Who is Impacted by VPN Performance?

All users are impacted if they have to connect through VPNs. However, poor VPN performance especially affects users who:

  • Require real-time streaming, like video calls or online games
  • Use applications that require low latency, like RDP and CAD
  • Operate in environments with limited bandwidth

Connectivity with Cyolo

The Cyolo solution uses the HTTP/2 over TLS protocol to transport user payloads. HTTP/2 is a stateless protocol, which means it does not require a heavy handshake in the beginning. As a result, HTTP/2 does not add a lot of overhead to the payloads. TLS is one of the most popular protocols on the internet and thus it is seldom blocked.

Since this typical internet protocol is not blocked or stateful, access is provided to all approved sites immediately, without having to choose which site to connect to or requiring the user to disconnect from one site in order to connect to another. This ensures a smooth process that powers business agility.

In addition, encapsulation takes place directly over HTTP/2 over TLS, which adds only minimal bloat to the packets and contributes to quick and optimized routing. Finally, when routing these packets, they are optimized over the congestion-free AWS network to ensure speed and stability.
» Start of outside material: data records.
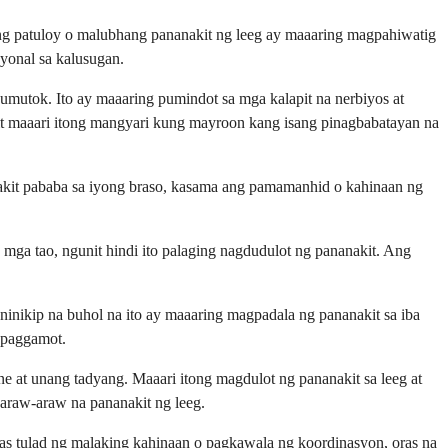
ang patuloy o malubhang pananakit ng leeg ay maaaring magpahiwatig
yonal sa kalusugan.
umutok. Ito ay maaaring pumindot sa mga kalapit na nerbiyos at
it maaari itong mangyari kung mayroon kang isang pinagbabatayan na
nakit pababa sa iyong braso, kasama ang pamamanhid o kahinaan ng
mga tao, ngunit hindi ito palaging nagdudulot ng pananakit. Ang
ninikip na buhol na ito ay maaaring magpadala ng pananakit sa iba
 paggamot.
e at unang tadyang. Maaari itong magdulot ng pananakit sa leeg at
araw-araw na pananakit ng leeg.
mas tulad ng malaking kahinaan o pagkawala ng koordinasyon, oras na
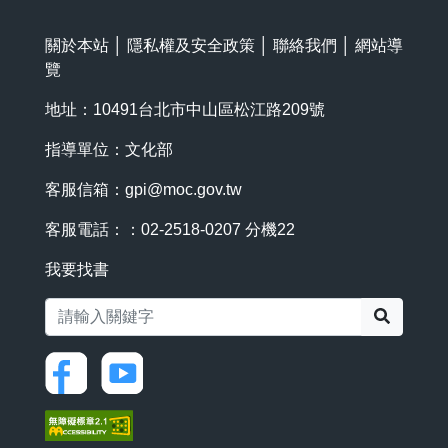
關於本站
│
隱私權及安全政策
│
聯絡我們
│
網站導
覽
地址：10491台北市中山區松江路209號
指導單位：文化部
客服信箱：
gpi@moc.gov.tw
客服電話：：02-2518-0207 分機22
我要找書
搜尋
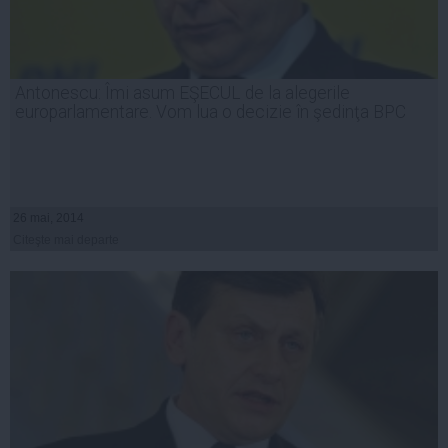
Antonescu: Îmi asum EŞECUL de la alegerile
europarlamentare. Vom lua o decizie în şedinţa BPC
26 mai, 2014
Citeşte mai departe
VPN vs. Cyolo ZTNA 2.0 – A Comparison

Let’s look at a comparison of the two connectivity solutions.

VPNs Cyolo ZTNA 2.0
Protocol IPSec/L2TP/PPTP HTTP/2
Connection Establishment Stateful – requires negotiation Stateless 
Site Connection Single – one site at a time Multiple – all sites at any time
Encapsulation Many additional layers Minimal
Routing Best effort Optimized

 

Distributed systems, cloud connectivity and remote work all require IT systems to find new and more innovative ways to ensure a secure and efficient connection for employees.